The pandemic has of course created substantial challenges for companies, as well as the policy makers, regulators and the firms that audit them. Remote stocktaking, heightened disclosures, evolving forecasts… The list goes on. We are working hard as a firm to ensure we continuously improve our audit processes, technologies and controls, both during the pandemic, and beyond.

Most of all though, I am immensely proud of how our auditors have responded. This has been a difficult period for everyone – where many are juggling multiple caring responsibilities at home, or feeling isolated from loved ones and colleagues – the situation is unique for each individual. People’s wellbeing needs to be at the forefront of any leader’s mind right now, as we adapt to whatever the ‘new normal’ will be.

And how do you expect it to change in the coming months?

The health and safety of our people and the businesses we work with remain a priority throughout the ongoing pandemic. We’ve long been a proponent of agile working and have had 20,000 people working from home safely and securely since mid-March.

We opened a small number of our offices in early July, with additional office openings being considered. However, our return to workplace strategy will continue to be guided by government guidance.

Do you think the audit reforms feel consistent with how the function has changed over recent years?

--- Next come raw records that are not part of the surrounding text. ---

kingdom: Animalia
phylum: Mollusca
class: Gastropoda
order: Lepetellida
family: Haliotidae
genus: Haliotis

We’ve been consistent right from the start of the debate in our support for reform – we remain committed to playing our role in delivering change that enhances audit quality, improves choice and restores trust.

While there are some reforms that will require legislation, we also recognise that we must go further – to be more transparent about our audit business and continue to demonstrate that audit quality remains our absolute priority.

It’s also pretty clear from the audit debate that the current product is not meeting the needs of all its stakeholders. As described by Sir Donald Brydon, we agree audit should inform as well as assure, extending its scope to areas of broader public interest, not solely historic financial statements. This will be a big focus for us moving forward.

The market is undergoing transformation at present. How has Deloitte reacted?

We welcomed the recent clarity from the FRC on the principles of operational separation and continue working with them to develop our plans over the coming months.

However we were also clear that it must also be considered alongside a wider package of reform, including those recommended by Kingman and Brydon in vital areas such as corporate reporting, the role of directors and the regulatory environment in which we operate.

While delays to reform are perhaps understandable due to the pandemic, it’s crucial that we do not lose momentum, as the need for change is clear. I remain optimistic that an outcome can be reached that will go further towards meeting society’s expectations of the industry in the years ahead.